→ WORK INSTRUCTION
Scan the entries for the word "Profile". Every line that has it should be copied.

→ SOURCE RECORDS
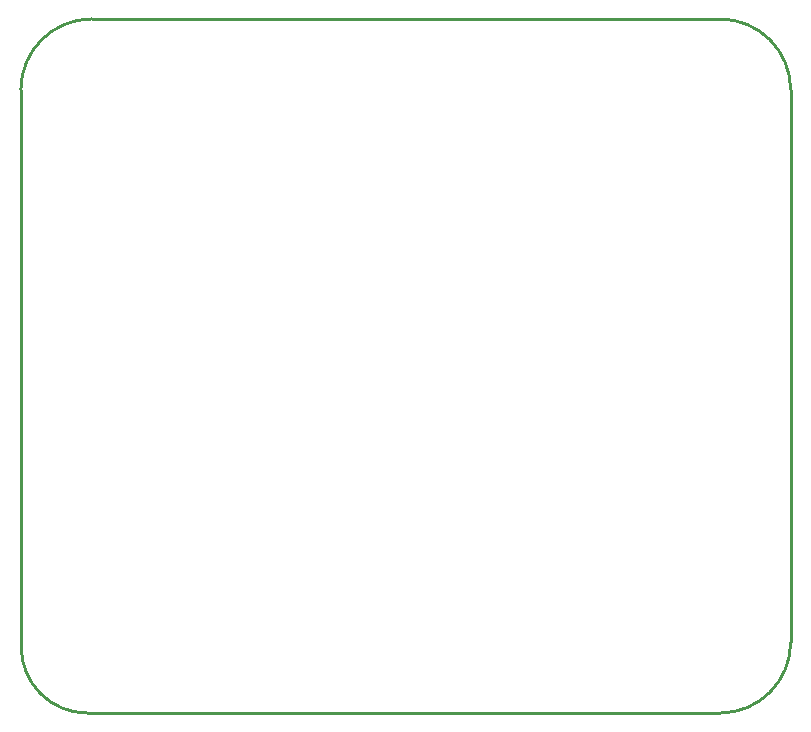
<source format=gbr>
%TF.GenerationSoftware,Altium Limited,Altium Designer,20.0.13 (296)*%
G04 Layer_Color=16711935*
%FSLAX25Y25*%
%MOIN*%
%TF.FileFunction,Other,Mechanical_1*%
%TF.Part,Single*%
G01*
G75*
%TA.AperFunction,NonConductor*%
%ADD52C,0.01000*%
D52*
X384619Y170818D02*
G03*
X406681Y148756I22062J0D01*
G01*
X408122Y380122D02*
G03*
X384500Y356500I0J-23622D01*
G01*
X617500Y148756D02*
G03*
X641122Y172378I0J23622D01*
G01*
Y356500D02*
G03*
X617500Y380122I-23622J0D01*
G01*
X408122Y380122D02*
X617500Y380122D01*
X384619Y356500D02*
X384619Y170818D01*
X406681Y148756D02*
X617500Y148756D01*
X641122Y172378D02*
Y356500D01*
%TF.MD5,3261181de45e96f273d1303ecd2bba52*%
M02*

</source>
* * *
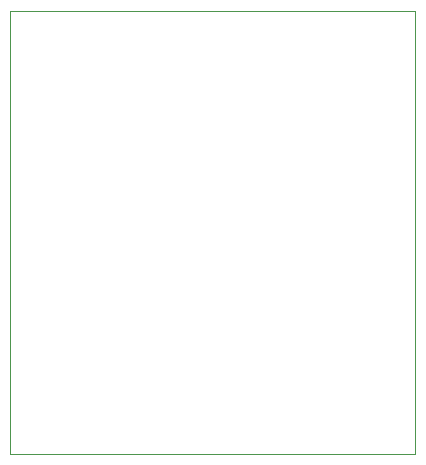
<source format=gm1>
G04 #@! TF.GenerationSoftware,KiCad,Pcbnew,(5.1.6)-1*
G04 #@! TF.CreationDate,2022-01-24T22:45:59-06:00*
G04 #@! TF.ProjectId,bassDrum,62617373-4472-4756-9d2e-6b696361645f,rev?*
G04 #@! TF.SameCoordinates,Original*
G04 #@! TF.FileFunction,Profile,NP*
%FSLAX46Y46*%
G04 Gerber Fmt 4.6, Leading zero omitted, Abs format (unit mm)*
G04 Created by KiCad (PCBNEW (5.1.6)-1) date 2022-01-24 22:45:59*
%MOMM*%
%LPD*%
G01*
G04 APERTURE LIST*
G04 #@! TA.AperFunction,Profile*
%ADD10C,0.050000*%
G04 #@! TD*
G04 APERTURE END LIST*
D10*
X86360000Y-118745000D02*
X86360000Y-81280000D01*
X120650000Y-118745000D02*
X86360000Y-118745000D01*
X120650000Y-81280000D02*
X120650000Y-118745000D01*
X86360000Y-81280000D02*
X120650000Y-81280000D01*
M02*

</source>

→ OUTPUT OF THE TASK
G04 #@! TF.FileFunction,Profile,NP*
G04 #@! TA.AperFunction,Profile*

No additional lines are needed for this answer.